L’ensemble de ces textes éclaire d’une lumière tranchante et bouleversante les débuts mal connus ou méconnus du grand poète. Certains critiques se sont employés à dénigrer dans l’œuvre de Ritsos cette part militante, ce réquisitoire contre l’injustice, qui rejoint à l’échelle la plus haute ce que fut notre poésie de la Résistance. Poésie de la résistance, certes, mais aussi de l’endurance. Car il s’agit ici de survivre, de ne jamais céder au chantage de la liberté acquise par la trahison ou la lâcheté. Cette poésie est un antidote à la dégradation que tentait d’imposer une condition inhumaine. De cette condition inhumaine, la poésie de Ritsos a le pouvoir de faire surgir, au contraire, un surcroît d’humanité.

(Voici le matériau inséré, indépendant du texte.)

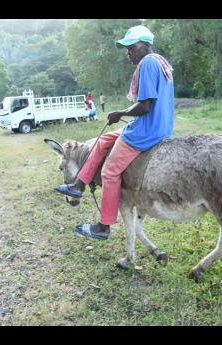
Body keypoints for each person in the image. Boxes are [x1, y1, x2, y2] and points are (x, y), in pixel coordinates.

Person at [55, 25, 174, 240]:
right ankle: (78, 185)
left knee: (109, 172)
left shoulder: (147, 64)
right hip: (159, 125)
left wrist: (119, 113)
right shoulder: (160, 62)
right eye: (126, 47)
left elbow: (145, 106)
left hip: (146, 130)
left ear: (145, 45)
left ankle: (103, 226)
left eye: (132, 46)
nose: (128, 51)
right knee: (102, 142)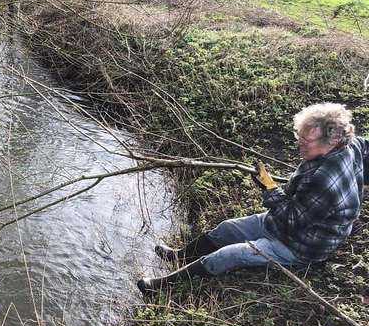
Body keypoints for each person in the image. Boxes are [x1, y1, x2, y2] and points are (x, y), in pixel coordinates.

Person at [138, 103, 369, 294]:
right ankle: (178, 256)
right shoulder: (354, 144)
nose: (299, 143)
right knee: (226, 229)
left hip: (301, 243)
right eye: (299, 135)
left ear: (332, 142)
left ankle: (162, 287)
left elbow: (290, 222)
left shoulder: (325, 181)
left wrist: (269, 189)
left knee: (229, 255)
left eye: (306, 141)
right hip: (291, 220)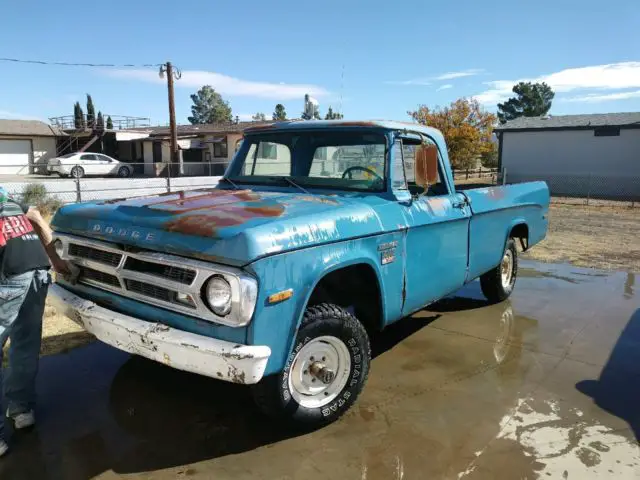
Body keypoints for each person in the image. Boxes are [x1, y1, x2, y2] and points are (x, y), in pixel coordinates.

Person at [0, 188, 72, 457]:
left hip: (11, 273)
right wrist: (54, 259)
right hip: (37, 271)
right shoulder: (10, 200)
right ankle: (20, 409)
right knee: (25, 343)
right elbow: (36, 217)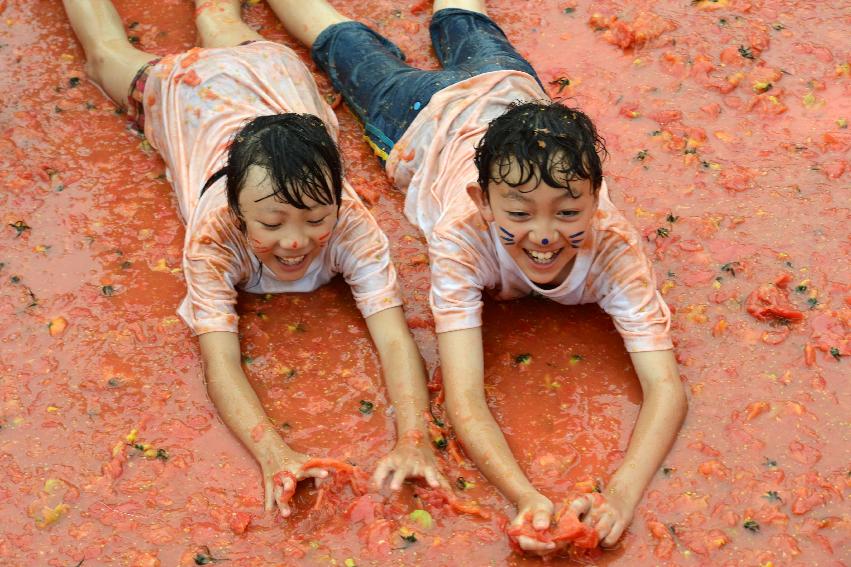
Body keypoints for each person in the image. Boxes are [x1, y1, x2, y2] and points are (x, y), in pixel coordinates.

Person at [260, 0, 688, 554]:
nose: (543, 235)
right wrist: (524, 496)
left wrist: (623, 497)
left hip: (506, 85)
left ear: (595, 201)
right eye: (517, 214)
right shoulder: (461, 238)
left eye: (566, 212)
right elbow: (462, 397)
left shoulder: (613, 246)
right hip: (416, 117)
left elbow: (666, 389)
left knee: (461, 17)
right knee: (335, 38)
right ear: (481, 203)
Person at [61, 0, 447, 518]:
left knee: (218, 20)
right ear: (238, 212)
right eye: (271, 224)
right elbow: (219, 362)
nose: (295, 242)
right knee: (105, 54)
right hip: (189, 91)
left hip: (273, 74)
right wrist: (273, 453)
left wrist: (415, 437)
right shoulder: (213, 237)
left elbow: (395, 335)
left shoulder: (354, 225)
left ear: (336, 196)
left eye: (315, 220)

Nous avons là par conséquent un témoignage capital, non seulement parce qu’il représente un jalon significatif dans l’évolution de Ritsos, mais par la force intrinsèque de ces textes-miroirs, de ces textes-exorcismes, comme si, sortis des ténèbres, ils avaient préservé une parcelle de lumière irréductible. Il est vrai qu’il s’agit là d’une poésie militante, au sens le plus noble du terme pas un instant, elle ne renonce à la solidarité, à la fraternité, à la camaraderie. C’est en communiste convaincu que Ritsos proclame son amour, son souci des autres, traçant les portraits de ses compagnons de captivité (et l’on pense ici à Nâzim Hikmet !), le père-Mitsos par exemple « Le père-Mitsos avait un regret il n’était pas membre du parti. Le père-Mitsos n’a pas signé la déclaration. Ils l’ont tué. » Plus loin, c’est le père-Karas et son fils qui a « deux colombes noires cachées sous sa chemise rapiécée ». Le poète ne se cantonne évidemment pas aux aspects les plus directs, les plus prosaïques de la situation. Il manifeste déjà avec la plus grande acuité ce sens de l’étrangeté des choses, cette métaphysique scintillante et obscure de la vie, qu’il développera plus tard dans toute son œuvre. Qu’il parle des arbres (« Nous avons oublié la forme des arbres serait-elle / comme un grand drapeau composé d’eau / serait-elle comme un merci entendu autrefois ? serait-elle comme une main bien-aimée joignant ta main ? »), qu’il évoque la clarté lunaire (« La lune, à l’ouverture de la tente, / était comme une lettre jaune censurée »), ou qu’il parle d’une humanité aliénée (« Les morts cherchent leur vie / Les fous cherchent leur soleil/Les boiteux cherchent leurs pieds /Les aveugles cherchent leurs yeux / Tous cherchent la liberté »), le poète invente à chaque instant une écriture de la vérité, qui nous va doit au cœur.